┏━━
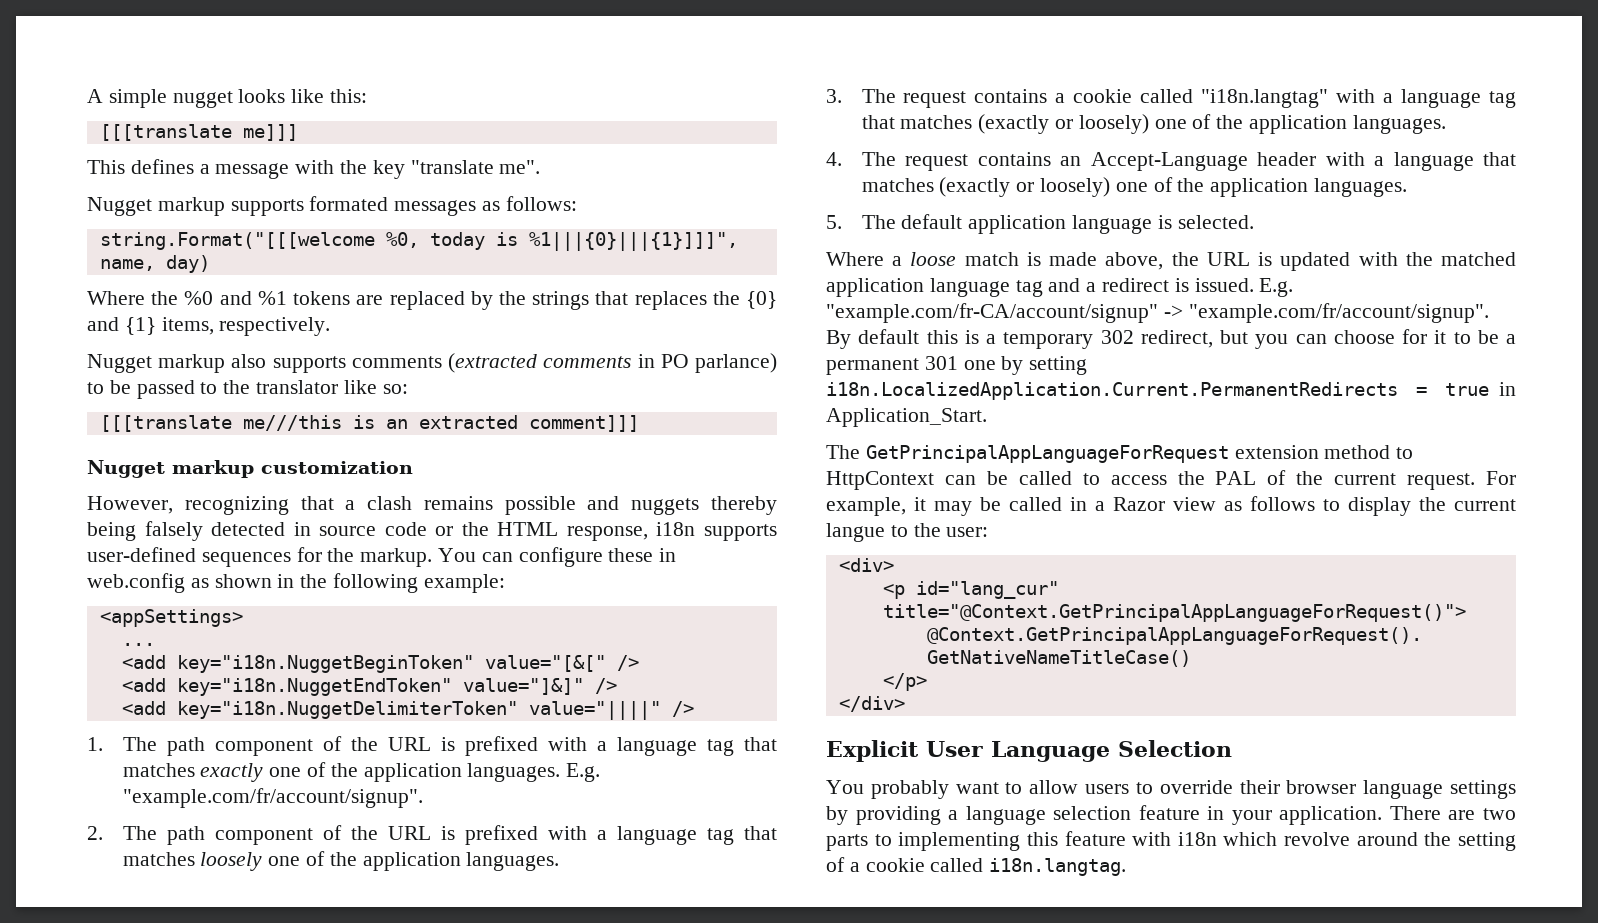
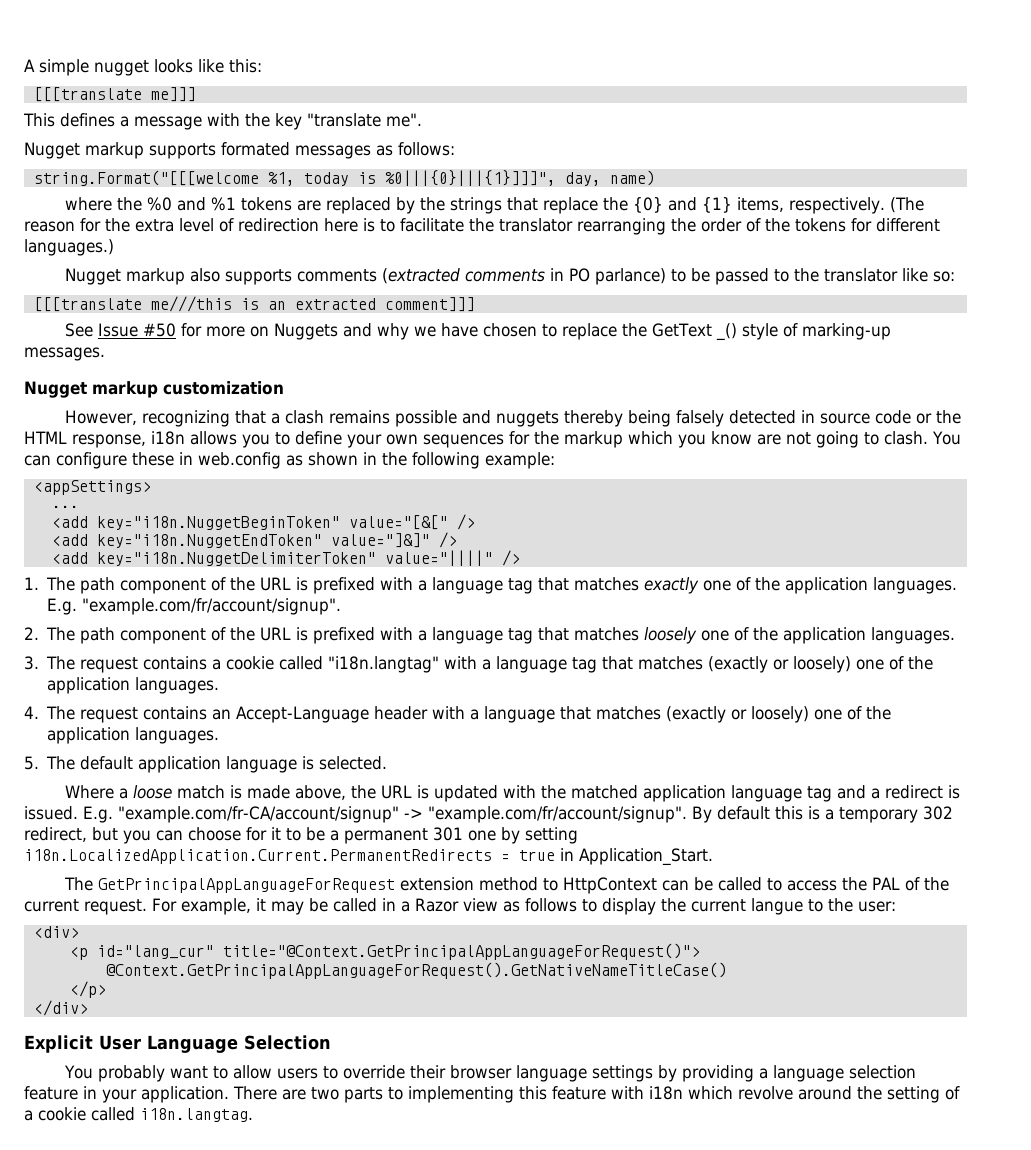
[385,232,419,248] %0, -> [267,172,295,186] %1,
[528,232,738,251] [99,255,210,273] [87,291,145,305] %1|||{0}|||{1}]]]", name, day) // Where -> [384,170,655,186] [64,197,112,211] %0|||{0}|||{1}]]]", day, name) // where
[634,291,707,310] replaces -> [542,197,598,214] replace
(331, 326) none -> [889,197,924,213] [24,218,940,235] [24,239,114,256] (The reason for the extra level of redirection here is to facilitate the translator rearranging the order of the tokens for different languages.)
(639, 423) none -> [64,323,891,341] [24,347,105,361] // See Issue #50 for more on Nuggets and why we have chosen to replace the GetText _() style of marking-up messages.
[704,524,777,541] [87,547,433,567] supports user-defined sequences for the markup. -> [190,431,928,448] allows you to define your own sequences for the markup which you know are not going to clash.

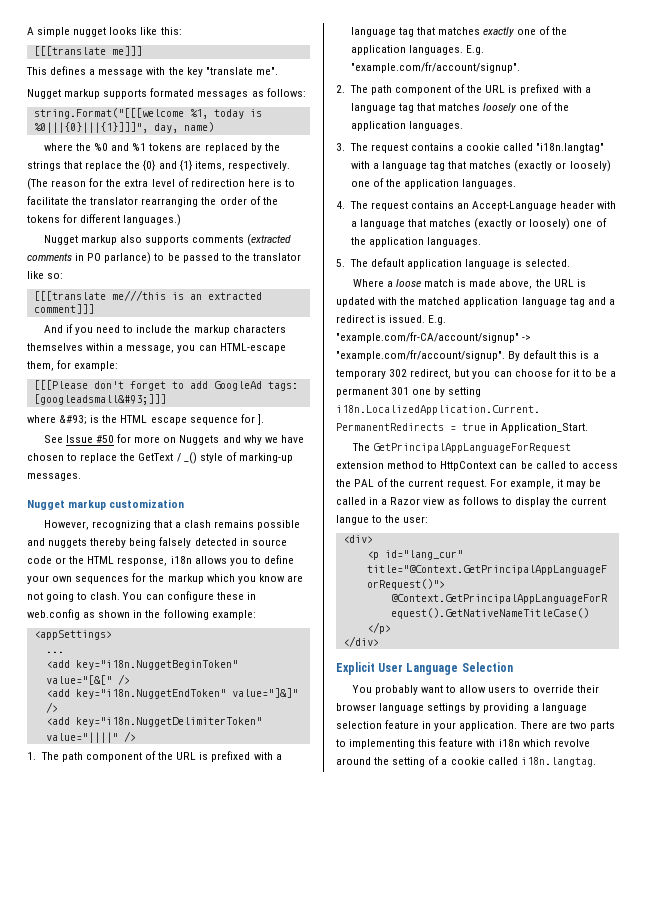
(475, 304) none -> [43,324,286,335] [27,343,286,353] [27,360,119,371] [33,380,298,391] [33,394,166,405] [27,414,264,425] // And if you need to include the markup characters themselves within a message, you can HTML-escape them, for example: // [[[Please don't forget to add GoogleAd tags: [googleadsmall&#93;]]] // where &#93; is the HTML escape sequence for ].
(712, 330) none -> [176,453,181,462] /

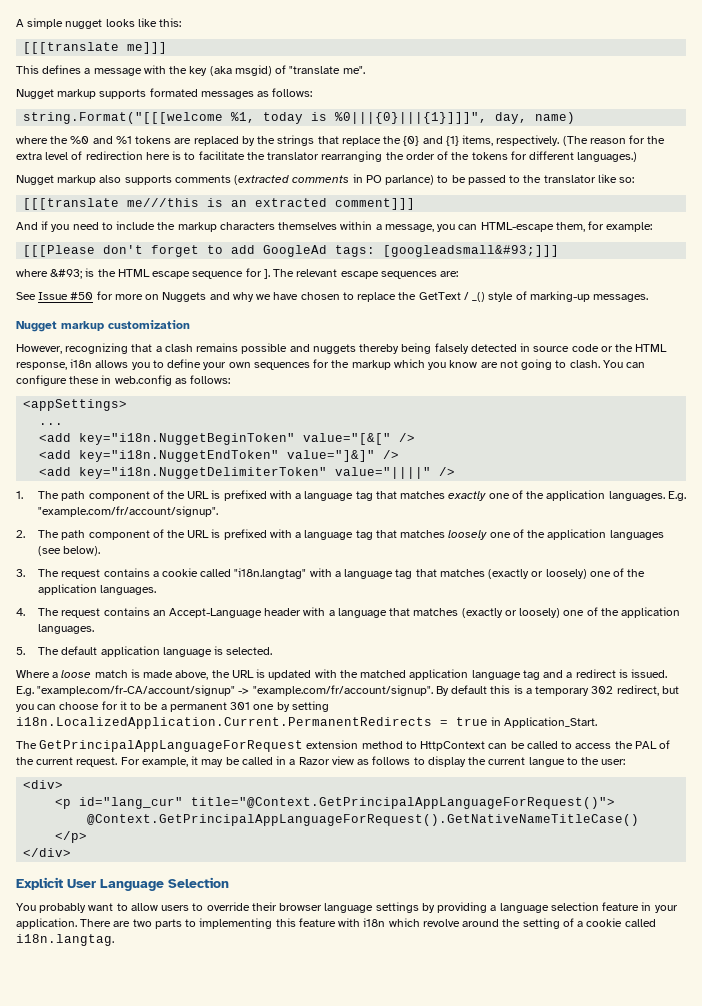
(203, 72) none -> [209,65,287,76] (aka msgid) of
(264, 419) none -> [273,269,459,279] The relevant escape sequences are:
[98,609,256,620] shown in the following example: -> [190,375,231,384] follows:
[408,121,463,131] languages. -> [609,530,664,540] [38,546,101,556] languages (see below).

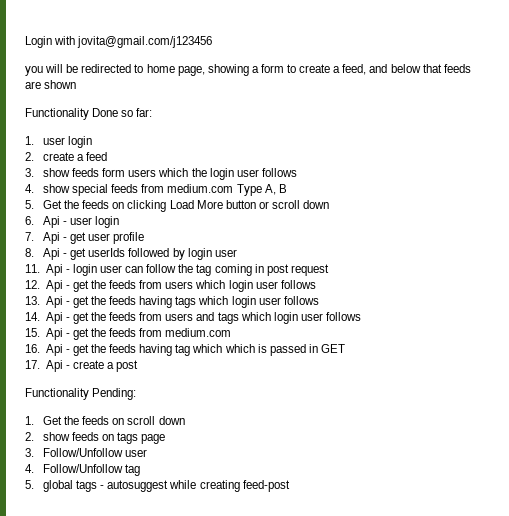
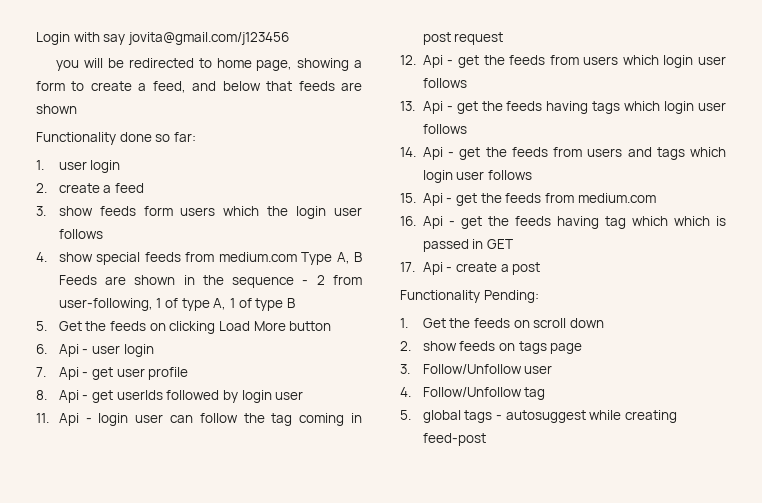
(76, 40) none -> [103,34,126,45] say
[92,108,119,117] Done -> [119,132,152,142] done
(287, 188) none -> [58,275,362,288] [58,298,295,311] Feeds are shown in the sequence - 2 from user-following, 1 of type A, 1 of type B
[258,200,330,209] or scroll down -> (332, 326) none

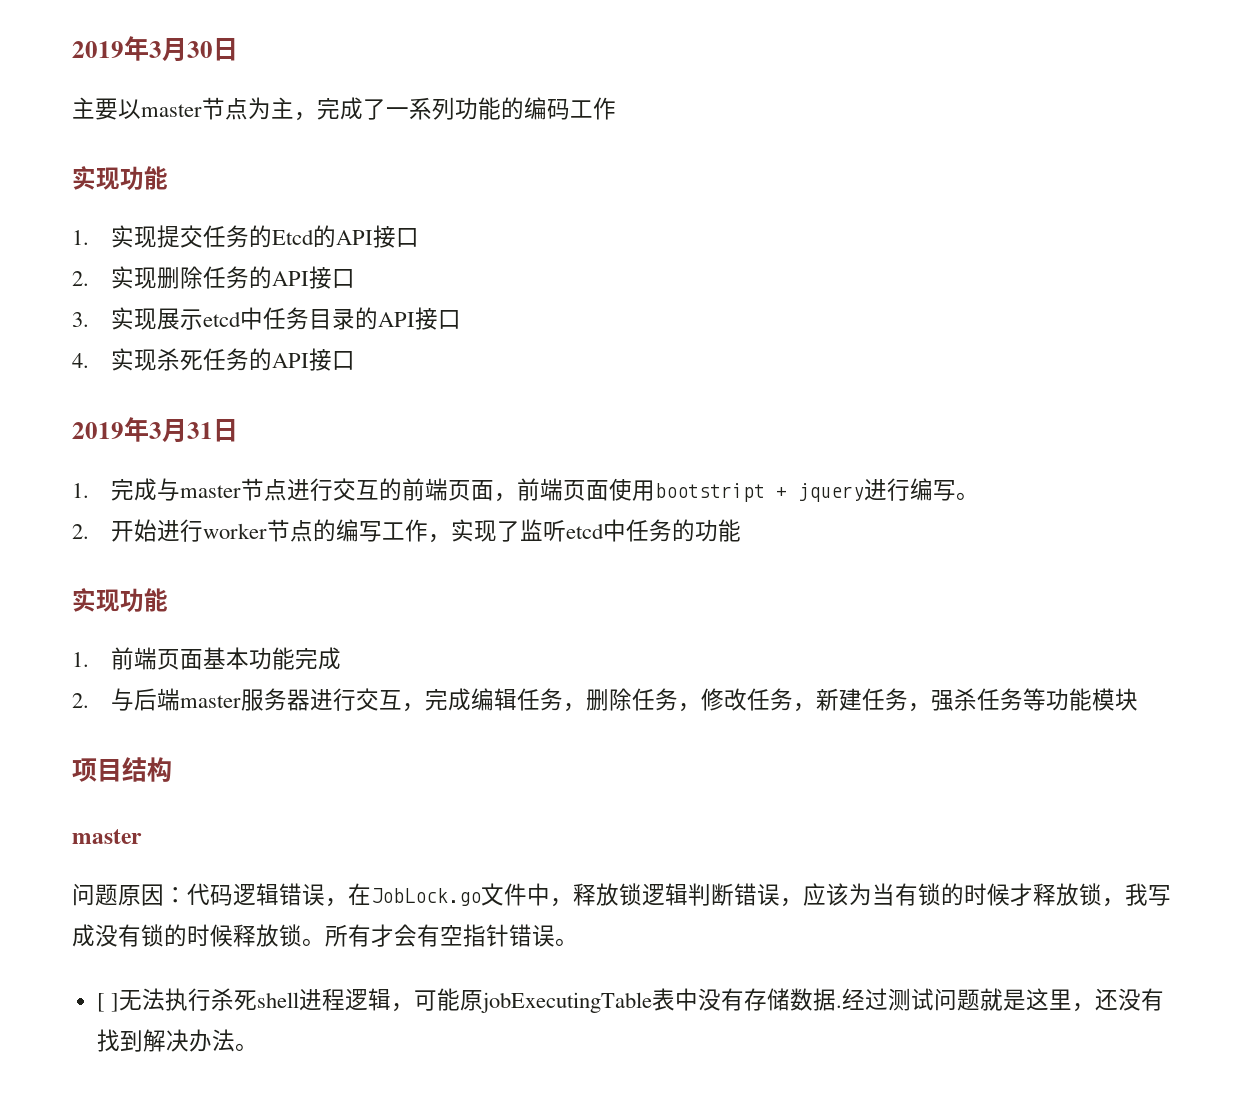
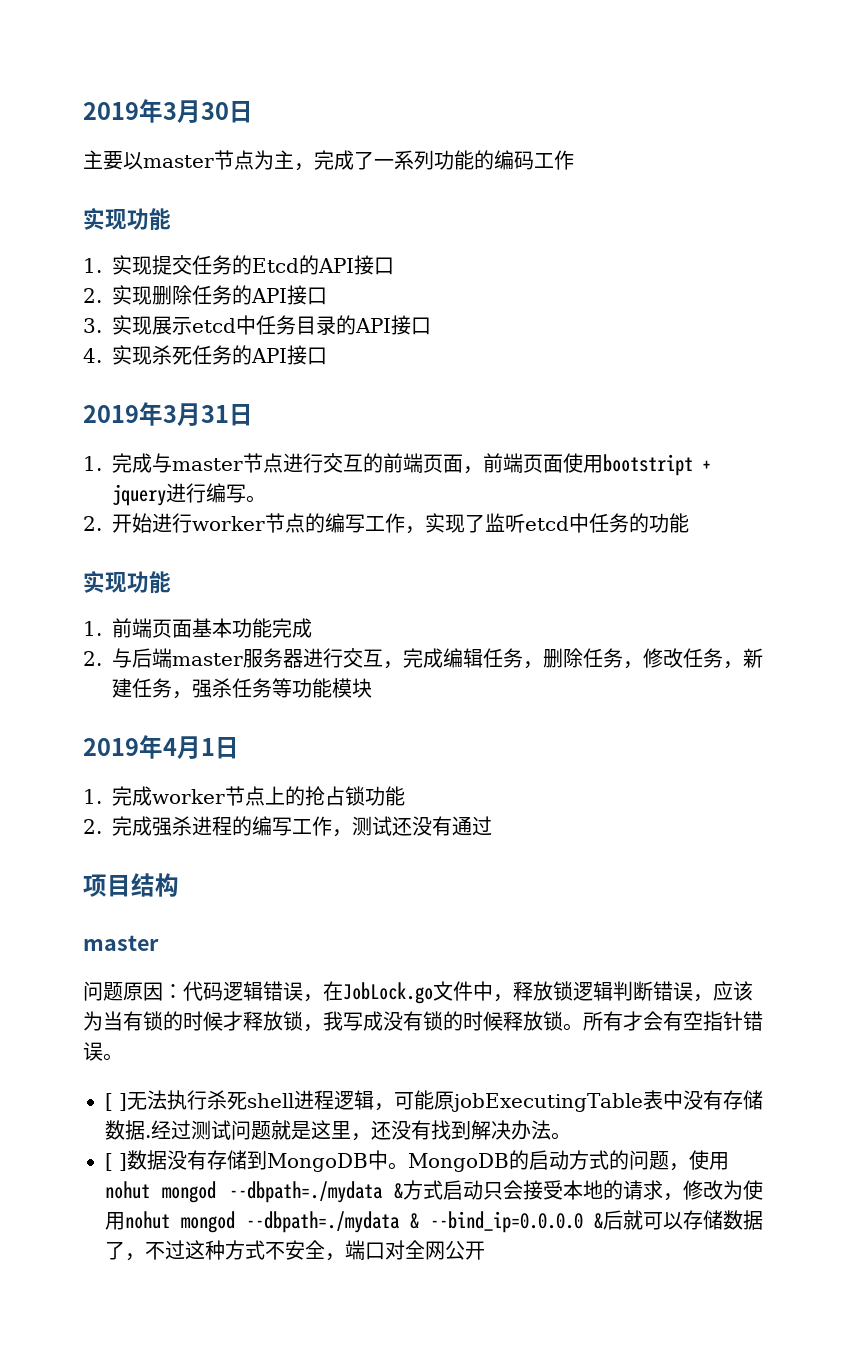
(1139, 699) none -> [83,735,239,759] [83,786,405,806] [83,816,492,837] // 2019年4月1日 // 1.完成worker节点上的抢占锁功能 // 2.完成强杀进程的编写工作，测试还没有通过
(258, 1047) none -> [105,1150,729,1172] [105,1180,763,1203] [105,1210,763,1233] [105,1240,485,1261] // [ ]数据没有存储到MongoDB中。MongoDB的启动方式的问题，使用nohut mongod --dbpath=./mydata &方式启动只会接受本地的请求，修改为使用nohut mongod --dbpath=./mydata & --bind_ip=0.0.0.0 &后就可以存储数据了，不过这种方式不安全，端口对全网公开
┗━━
▸ **EXERCISE OBJECTIVE**: Using the listing above, work out how many lines include the word "escape", and report that number alone.

▸ **WRITTEN REPLY**: 2